Timbal generates comprehensive evaluation results in JSON format:

{
"total_tests": 5,
"total_turns": 12,
"outputs_passed": 10,
"outputs_failed": 2,
"steps_passed": 8,
"steps_failed": 4,
"usage_passed": 12,
"usage_failed": 0,
"execution_errors": 1,
"tests_failed": [
{
"test_name": "eval_product_search",
"test_path": "evals/product.yaml::eval_product_search",
"input": {
"text": "Find product X123",
"files": []
},
"reason": ["steps", "output"],
"execution_error": null,
"output_passed": false,
"output_explanations": [
"Response did not include required product specifications"
],
"actual_output": {
"text": "I couldn't find that product.",
"files": []
},
"expected_output": {
"validators": {
"semantic": ["Should provide product details and availability"]
}
},
"steps_passed": false,
"steps_explanations": [
"No step found with tool 'search_product_catalog'."
],
"actual_steps": [
{
"tool": "general_search",
"input": {"query": "X123"}
}
],
"expected_steps": {
"validators": {
"contains": [{"name": "search_product_catalog"}]
}
},
"usage_passed": true,
"usage_explanations": []
}
]
}

Result Analysis

  • Summary metrics: Total counts of passed/failed validations across all test types
  • Detailed failures: Complete information about each failed test including:
    • Actual vs Expected: What the agent actually did vs what was expected
    • Explanations: Detailed reasons for failures from each validator
    • Execution errors: Runtime errors during test execution
  • Usage monitoring: Resource consumption tracking for cost and performance optimization

Current Limitation

Important: The eval system automatically overrides your agent's state saver configuration. During evaluation, your agent will use JSONLSaver regardless of its original configuration.
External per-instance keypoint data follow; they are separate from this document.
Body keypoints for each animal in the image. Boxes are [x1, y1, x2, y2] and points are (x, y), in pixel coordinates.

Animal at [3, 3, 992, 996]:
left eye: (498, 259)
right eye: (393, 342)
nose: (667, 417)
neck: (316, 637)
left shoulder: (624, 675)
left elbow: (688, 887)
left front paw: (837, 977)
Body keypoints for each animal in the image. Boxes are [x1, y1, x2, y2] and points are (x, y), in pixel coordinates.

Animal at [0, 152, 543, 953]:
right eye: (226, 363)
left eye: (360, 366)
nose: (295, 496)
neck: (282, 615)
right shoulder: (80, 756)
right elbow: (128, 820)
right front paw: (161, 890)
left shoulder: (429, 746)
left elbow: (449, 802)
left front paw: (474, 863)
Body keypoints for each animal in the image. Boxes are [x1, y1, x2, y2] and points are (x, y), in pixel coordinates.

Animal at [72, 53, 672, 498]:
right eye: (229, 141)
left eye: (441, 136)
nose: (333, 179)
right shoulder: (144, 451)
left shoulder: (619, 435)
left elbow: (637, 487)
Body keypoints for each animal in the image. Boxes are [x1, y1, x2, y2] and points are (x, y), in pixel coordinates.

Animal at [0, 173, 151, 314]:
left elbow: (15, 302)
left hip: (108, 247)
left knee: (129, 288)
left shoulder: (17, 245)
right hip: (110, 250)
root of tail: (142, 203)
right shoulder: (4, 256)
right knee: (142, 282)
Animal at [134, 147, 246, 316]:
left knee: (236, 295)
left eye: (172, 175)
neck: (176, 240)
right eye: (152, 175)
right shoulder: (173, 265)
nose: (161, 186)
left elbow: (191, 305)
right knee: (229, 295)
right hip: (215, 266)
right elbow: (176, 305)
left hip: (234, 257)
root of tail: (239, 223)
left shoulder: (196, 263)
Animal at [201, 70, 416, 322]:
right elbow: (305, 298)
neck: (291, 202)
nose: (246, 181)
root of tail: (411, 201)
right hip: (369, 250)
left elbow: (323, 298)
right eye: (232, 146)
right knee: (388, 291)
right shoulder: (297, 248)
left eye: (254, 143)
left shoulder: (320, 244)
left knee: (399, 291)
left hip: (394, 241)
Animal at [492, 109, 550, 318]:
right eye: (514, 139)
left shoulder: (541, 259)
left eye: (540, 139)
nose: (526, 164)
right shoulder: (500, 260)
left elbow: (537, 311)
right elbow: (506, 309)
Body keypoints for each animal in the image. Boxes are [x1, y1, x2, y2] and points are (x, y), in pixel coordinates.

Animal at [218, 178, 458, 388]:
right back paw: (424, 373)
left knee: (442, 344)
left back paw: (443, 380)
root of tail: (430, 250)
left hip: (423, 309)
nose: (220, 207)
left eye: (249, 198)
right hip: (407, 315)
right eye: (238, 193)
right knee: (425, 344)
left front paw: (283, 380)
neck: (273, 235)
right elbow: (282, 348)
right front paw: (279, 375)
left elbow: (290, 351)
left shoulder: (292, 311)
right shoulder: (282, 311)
# Your agent can use any state saver - it will be overridden during evals
from timbal.state.savers import InMemorySaver, JSONLSaver, TimbalPlatformSaver
agent = Agent(
# ... other parameters
state_saver=InMemorySaver() # or any other saver - will be overridden
)

The eval system automatically sets: agent.state_saver = JSONLSaver(path=Path("state.jsonl"))

Summary

Timbal's evaluation framework provides:

  • Comprehensive Testing: Validate outputs, tool usage, and resource consumption
  • Flexible Validation: From exact string matching to semantic LLM-powered checks
  • Multi-turn Support: Test complex conversational flows and memory retention
  • Detailed Reporting: Rich failure analysis for debugging and improvement
  • CI/CD Integration: Automated testing to prevent regressions

This evaluation system helps you build reliable, testable AI agents that consistently produce correct results and follow expected processes, giving you confidence in your agent's behavior across different scenarios and edge cases.